“There’s no right, there’s no wrong, there’s only popular opinion.”
— Brad Pitt as Jeffrey Goines in “12 Monkeys”
Some years ago, I wrote a couple of columns for Bicycle Retailer and Industry News about the fine line that separates sport from entertainment.
The rules, according to me, were “simple but unyielding, not unlike myself.” To be considered a sport an activity must:
1. Have a finish line or points awarded impartially for specific actions.
2. Require physical fitness and vigorous activity.
3. Require a variety of specific skills.
4. Be impossible to do or cover properly while drunk, or require intoxication to watch.
It was TV’s obsession with baseball, figure skating and golf at the expense of cycling that set me off the first couple of times, in 1995 and ’97. In 2002 it was The New York Times, which ran a story about the Westminster Dog Show on its sports page.
A dog show. The sports page.
I immediately threw a flag.
Consulting my rulebook I decreed that dog shows were not sport, and neither were “rhythmic gymnastics, halfpipe snowboarding and any other activity with an outcome that depends upon the whims of judges. One need only examine the last presidential election to gain an understanding of how profoundly unreliable judges can be. But a finish line expresses no political affiliation, can’t be bought and never awards the gold medal to the guy who came in second.”
And as I had in my two previous columns, I argued: “Bicycle racing in all its various incarnations is sport, unless I’m doing it, in which case it’s entertainment, for everyone but me.”
Nine years later, I’m still pretty entertaining to watch on a bicycle, if you can catch me at it. But professional cycling can no longer be considered a sport, because while it still has a finish line, it is no longer on the course. It’s at the Court of Arbitration for Sport.
When I first floated my mistaken notion about pro cycling being a sport Miguel Indurain was still winning Tours de France. Since Big Mig hung up his bibs we’ve enjoyed yellow-jersey performances by the likes of Bjarne Riis, Marco Pantani, Floyd Landis and Alberto Contador. Lesser jerseys have gone to the likes of Richard Virenque, Erik Zabel, Santiago Botero, Óscar Sevilla, Ivan Basso, Michael Rasmussen and Alessandro Petacchi.
Jan Ullrich and Lance Armstrong remain among the usual suspects, not yet rounded up. You don’t hear much about ol’ Jan these days. And while you hear plenty about Big Tex, it doesn’t have much to do with how well (or badly) he rides his bike.

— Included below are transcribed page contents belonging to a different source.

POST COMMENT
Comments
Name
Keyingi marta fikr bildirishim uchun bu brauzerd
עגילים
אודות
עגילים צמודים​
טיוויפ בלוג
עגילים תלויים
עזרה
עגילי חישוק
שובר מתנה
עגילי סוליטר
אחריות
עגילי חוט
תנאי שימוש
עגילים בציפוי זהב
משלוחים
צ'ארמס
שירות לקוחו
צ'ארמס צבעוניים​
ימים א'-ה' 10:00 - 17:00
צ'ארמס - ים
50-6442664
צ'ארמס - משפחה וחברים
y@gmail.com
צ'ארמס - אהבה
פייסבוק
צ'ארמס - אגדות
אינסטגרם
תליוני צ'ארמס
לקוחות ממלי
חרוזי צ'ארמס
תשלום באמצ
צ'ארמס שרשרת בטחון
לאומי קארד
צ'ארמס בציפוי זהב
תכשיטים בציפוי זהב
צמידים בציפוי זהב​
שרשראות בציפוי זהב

And we’re just talking about the big show here. It seems you can hardly visit this website anymore without tripping over some human pincushion who got tripped up by the Dope-O-Meter® at the Tour of Greeneggsandhamistan.
Modern pro cycling is equal parts doctors, cops and lawyers, the magic combination that props up prime-time television. The athletes have become secondary characters in some never-ending series — “Law and Order: The Yellow Jersey Files” — and viewers almost need degrees in medicine and law to follow the plot.
This doesn’t mean you have to change the channel — or worse, take up golf, rhythmic gymnastics or dog shows, because then we’d have to do likewise and none of us wants to work for The Journal of Competitive Dog Shows. You can still watch and enjoy the spectacle of pro cycling, the way you might a Hollywood blockbuster or Fox News. Just don’t believe everything you see. You will never be able to visit Gotham City in hopes of seeing Batman in the flesh, or hear a true word spoken by Glenn Beck. And you may never see a pro bike race won on the level.
In fact, it might be smart to think of the podium ceremony at your favorite event as the equivalent of being nominated for an Emmy, a Golden Globe or an Oscar. The judges have yet to render their decision. The envelope remains unopened.
But that’s part of the fun, isn’t it? The anticipation? So stay tuned.
You’ll want to know who wins best actor, right?